In summary, the U.S.-China trade deal reduces the risk premium on USA Rare Earth, increases the likelihood of steady Chinese export supply, exposes USAR’s lack of revenue and refining capacity, and shifts investor preference to more established producers. As such, USA Rare Earth stock is currently considered a sell due to its speculative nature.
[1] USA Rare Earth's net profit over the past year is $40 million, but it comes from "gain on fair market value of financial instruments". [2] The decrease in USA Rare Earth's stock price occurred after President Trump announced a trade deal with China. [3] USA Rare Earth does not mine any rare earths itself yet. China controls about 85% of the global rare earth processing capacity and supplies 90% of the U.S. refining needs.
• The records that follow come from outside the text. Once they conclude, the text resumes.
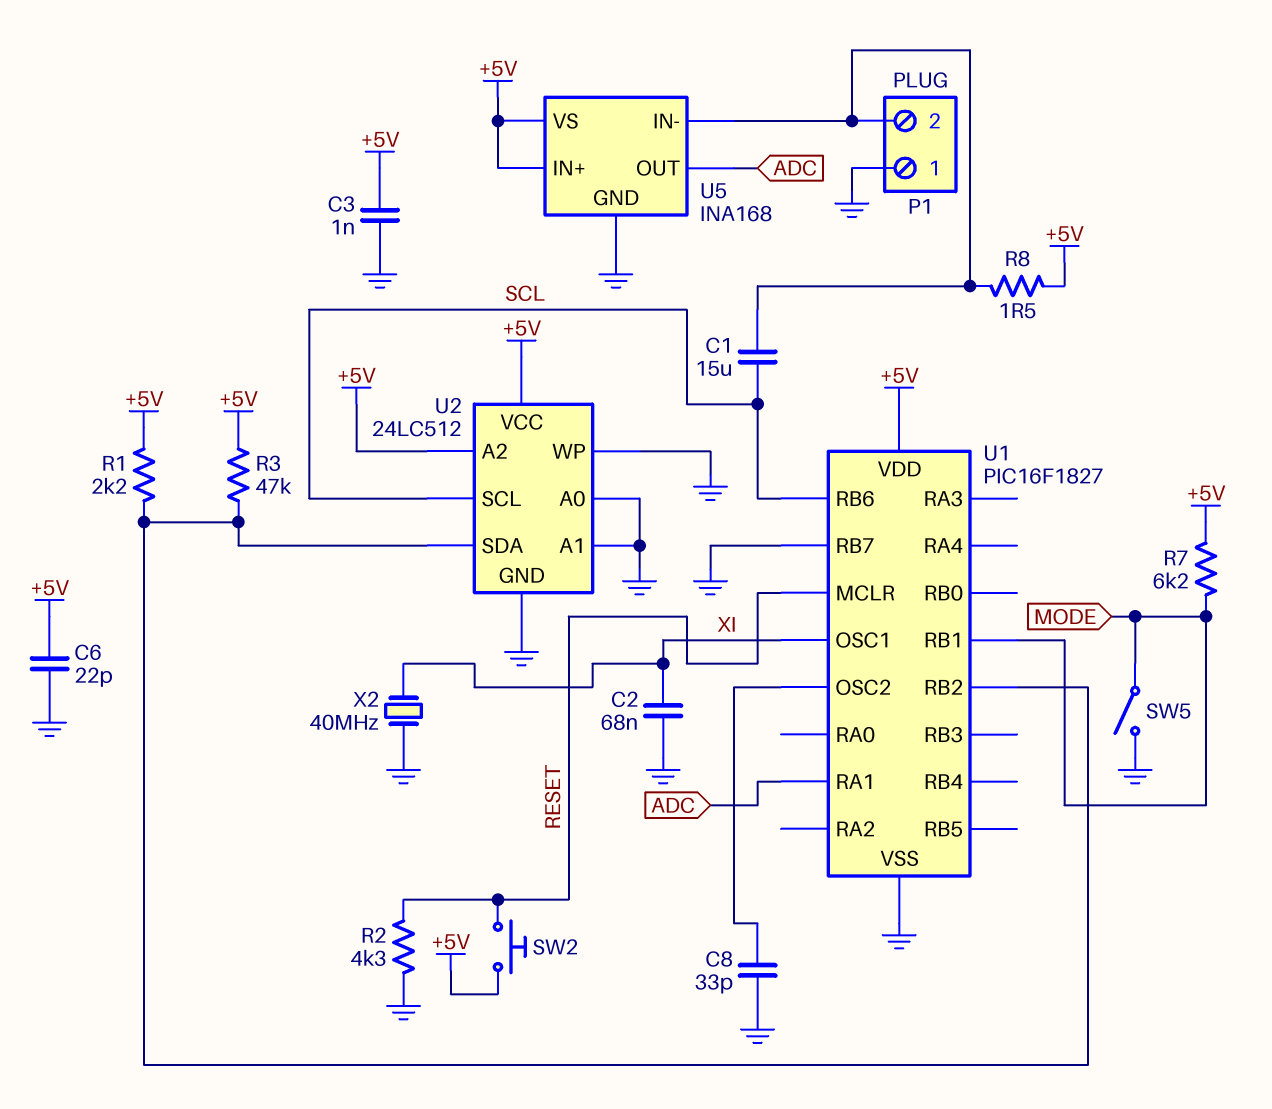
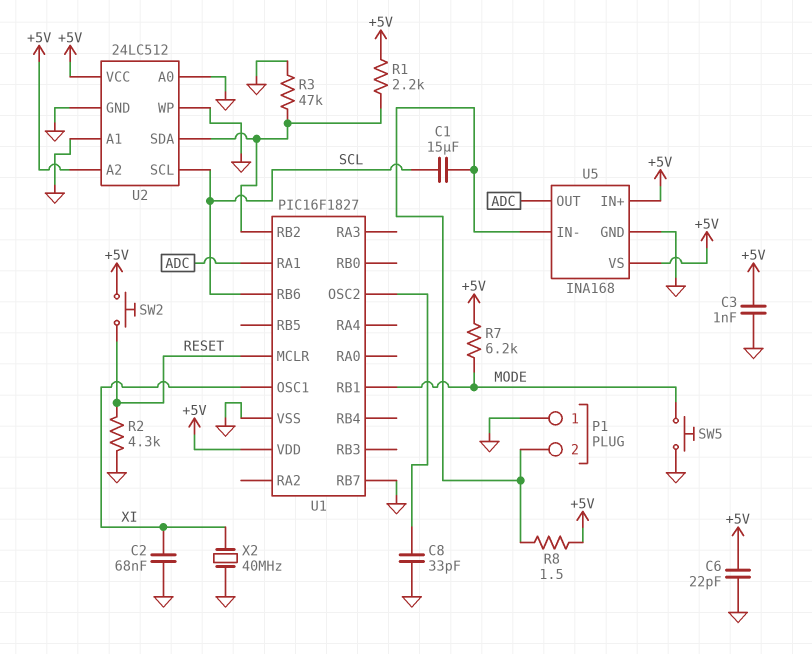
R3: 47k (+5V, U1/RB2) -> 47k (GND, U1/RB2)
SW5: switch (GND, MODE) -> button (GND, MODE)

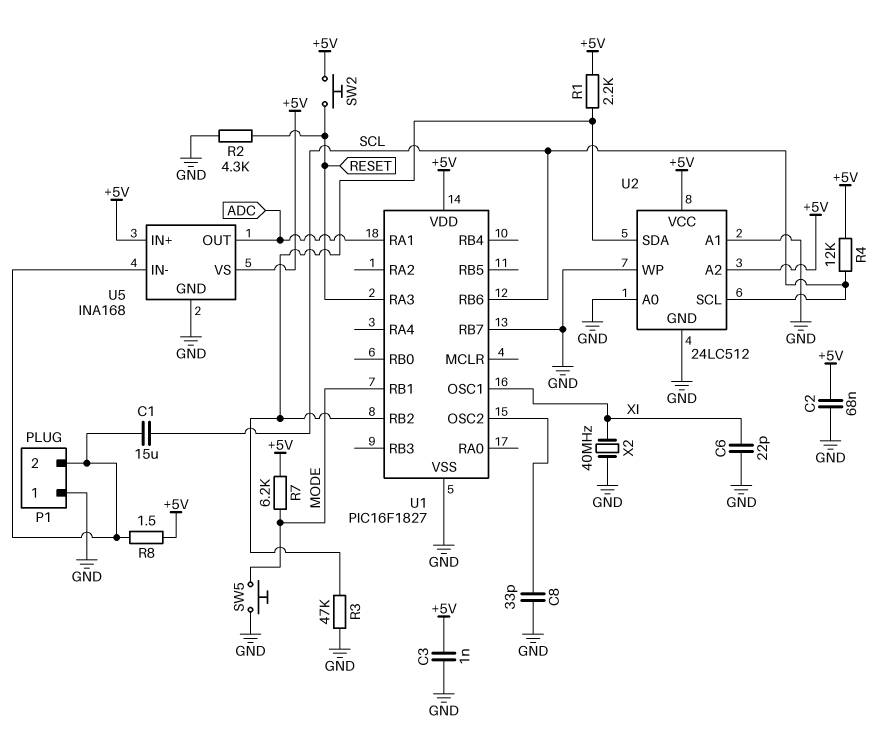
C2: 68nF (GND, XI) -> 68nF (+5V, GND)
C6: 22pF (+5V, GND) -> 22pF (GND, XI)
R4: none -> 12k (+5V, SCL)
U1 pin MCLR: RESET -> none
U1 pin RA3: none -> RESET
- USA Rare Earth's financial vulnerability is further highlighted by the fact that its reported profit over the past year is derived from "gain on fair market value of financial instruments," suggesting questionable reliance on financial markets rather than actual business operations.
- The recent decline in USAR’s stock price, occurring after President Trump announced a trade deal with China, suggests that personal-finance decisions in the market are heavily influenced by geopolitical developments.
- Given that USA Rare Earth does not mine any rare earths itself yet and China controls about 85% of the global rare earth processing capacity, as well as supplying 90% of the U.S. refining needs, the company's business model appears heavily dependent on international relations and stakeholder partnerships for domestic growth.